Effortless Redundancy.......2007-08-29
In my estimation, this is not a book for anyone who is struggling with how to develop a clear method for practicing the piano or any instrument. In fact, book seems to be more focused upon Mr. Werner's ideological views about society than with the real issues of serious piano practice. For instance, he spends several paragraphs discussing the downfall of society as a result of women being able to use pain killers during child birth and humans being able to eat canned peaches. Then he makes some offhand comment about menopause. One begins to wonder whether this man has serious issues of his own and should be therapy. The bottom line is the book is extremely redundant and is of no help. I wouldn't recommend this book to any of my students as it would be a complete waste of their time. This book is really nothing more than a reflection of Kenny's stream of consciousness: a submerged mysogynistic and puritanical view of society that would have been better served if humans had not discovered the benefits of technology.

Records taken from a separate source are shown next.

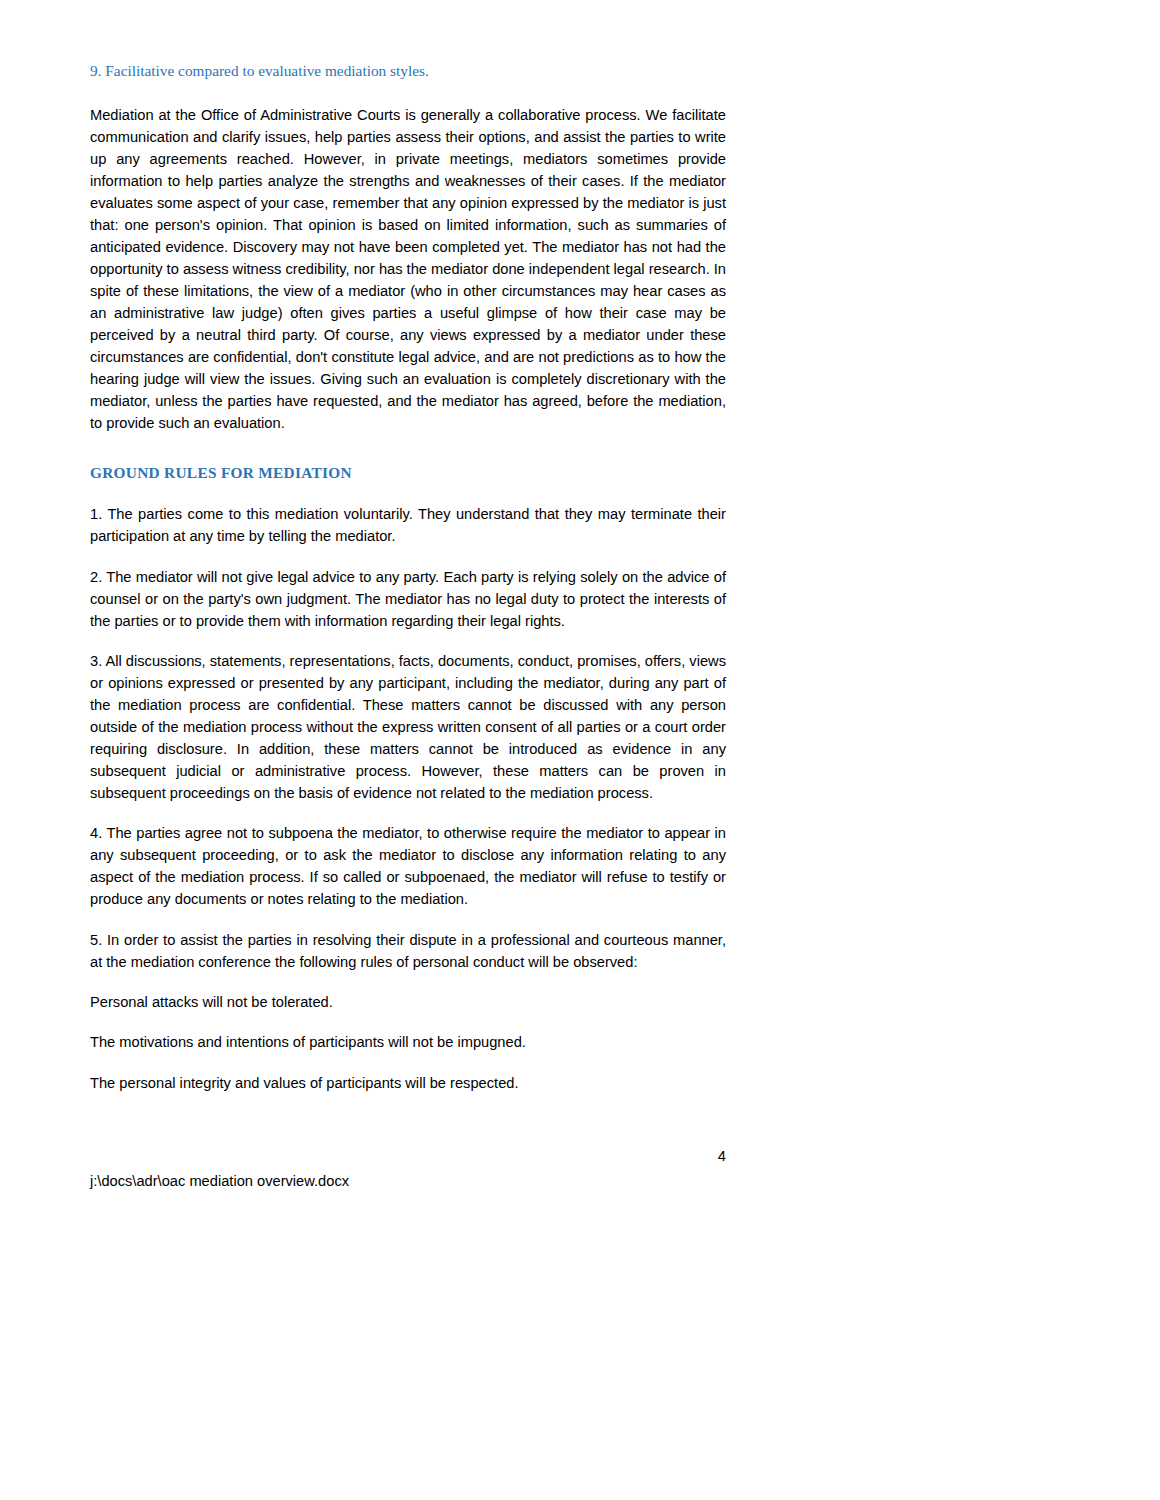9. Facilitative compared to evaluative mediation styles.
Mediation at the Office of Administrative Courts is generally a collaborative process. We facilitate communication and clarify issues, help parties assess their options, and assist the parties to write up any agreements reached. However, in private meetings, mediators sometimes provide information to help parties analyze the strengths and weaknesses of their cases. If the mediator evaluates some aspect of your case, remember that any opinion expressed by the mediator is just that: one person's opinion. That opinion is based on limited information, such as summaries of anticipated evidence. Discovery may not have been completed yet. The mediator has not had the opportunity to assess witness credibility, nor has the mediator done independent legal research. In spite of these limitations, the view of a mediator (who in other circumstances may hear cases as an administrative law judge) often gives parties a useful glimpse of how their case may be perceived by a neutral third party. Of course, any views expressed by a mediator under these circumstances are confidential, don't constitute legal advice, and are not predictions as to how the hearing judge will view the issues. Giving such an evaluation is completely discretionary with the mediator, unless the parties have requested, and the mediator has agreed, before the mediation, to provide such an evaluation.
GROUND RULES FOR MEDIATION
1. The parties come to this mediation voluntarily. They understand that they may terminate their participation at any time by telling the mediator.
2. The mediator will not give legal advice to any party. Each party is relying solely on the advice of counsel or on the party's own judgment. The mediator has no legal duty to protect the interests of the parties or to provide them with information regarding their legal rights.
3. All discussions, statements, representations, facts, documents, conduct, promises, offers, views or opinions expressed or presented by any participant, including the mediator, during any part of the mediation process are confidential. These matters cannot be discussed with any person outside of the mediation process without the express written consent of all parties or a court order requiring disclosure. In addition, these matters cannot be introduced as evidence in any subsequent judicial or administrative process. However, these matters can be proven in subsequent proceedings on the basis of evidence not related to the mediation process.
4. The parties agree not to subpoena the mediator, to otherwise require the mediator to appear in any subsequent proceeding, or to ask the mediator to disclose any information relating to any aspect of the mediation process. If so called or subpoenaed, the mediator will refuse to testify or produce any documents or notes relating to the mediation.
5. In order to assist the parties in resolving their dispute in a professional and courteous manner, at the mediation conference the following rules of personal conduct will be observed:
Personal attacks will not be tolerated.
The motivations and intentions of participants will not be impugned.
The personal integrity and values of participants will be respected.
4
j:\docs\adr\oac mediation overview.docx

If a student really wants to become a master, then he or she should study the harmonic form of the piece and immerse oneself in the beauty of that experience. As Webern said, "your ears may tell you where you're going, but you have to know why."
Everyone should read this book.......2007-08-05
Even though, as a previous reviewer has noted, many of these truths should be self-evident, we forget them often. If nothing else as a reminder of what we already know, this book is a gem.
I would recommend this book for any musician.
Calling All Serious Muscians.......2007-07-18
This book is simply and profoundly inspirational. I've already noted a positive shift in my perspective towards my playing and improvising. If you are serious about your music and want deepen your musical and spiritual practice, I would highly suggest reading this book over and over!
Highly recommended for musicians of any instrument or style.......2007-07-12
I'm a drummer, and although Kenny is a pianist, the principles still applied.
He's a jazz man, and I prefer and play Rock, but his message still propels me to recommend this book. The only reason I rated 4 instead of 5 stars, is that I am Christian, and some of his "lessons" will definitely conflict with that faith. Disregard those passages, and you're still left with awesome material to internalize, and learn from.